State Synchronization in Action

The following is an example description of state synchronization with an electronics and an apparel storefront. In this example, the state persistence service is set up as follows:

  • key: "cart"
  • state$ : points to the active cart id selector
  • context$: this.siteContextParamsService.getValues([BASE_SITE_CONTEXT_ID]) // The cart is valid only on the same base site
  • onRead: function dispatches ClearCart action, and then SetActiveCartId when the id is read from storage

The following describes an example flow of the state synchronization:

  1. Access the electronics base site for the first time.

    The onRead callback is invoked with undefined, because there was nothing under the spartacus⚿electronics⚿cart key in local storage. In this implementation of onRead, the cart state is cleared by dispatching the ClearCart action.

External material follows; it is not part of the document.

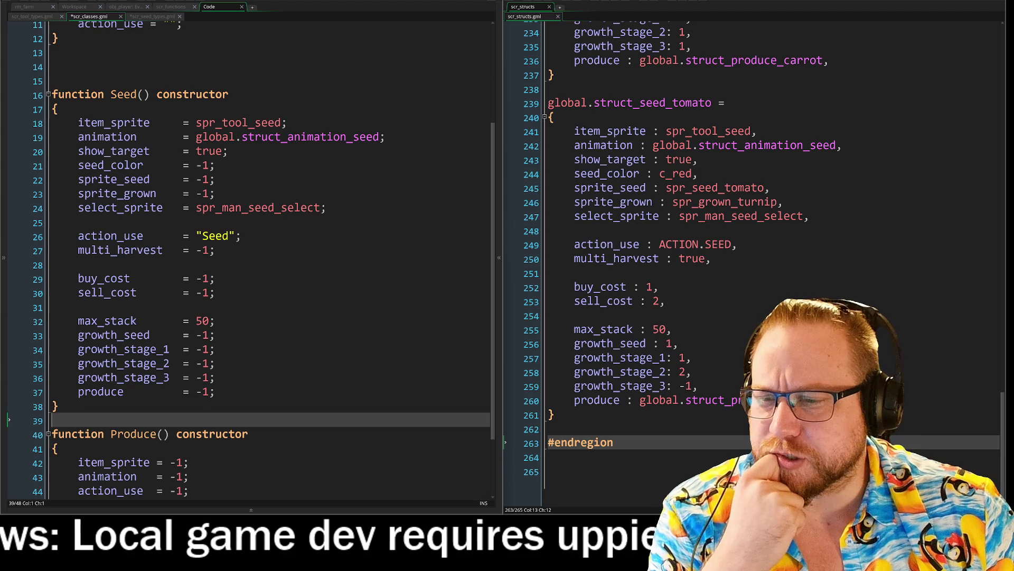
scroll(251, 258, "down", 1)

  2. Add something to the cart.

    In the background, the cart is created, and the active cart id selector emits a new value. Now the active cart id is saved under the spartacus⚿electronics⚿cart key in local storage.

  3. Switch from the electronics to the apparel site, where there are a few items already added to the cart.

    The onRead callback is invoked with the active cart id for this site, which is read from the spartacus⚿apparel⚿cart key in storage. In this example implementation, the onRead clears the state and sets the active cart id. Then, ActiveCartService selects this id and loads the cart that was created in a previous session.

  4. Return to the electronics site.

    The same steps repeat. The onRead is invoked with the cart id from the electronics site, the apparel ngrx state is cleared, and the correct cart is loaded.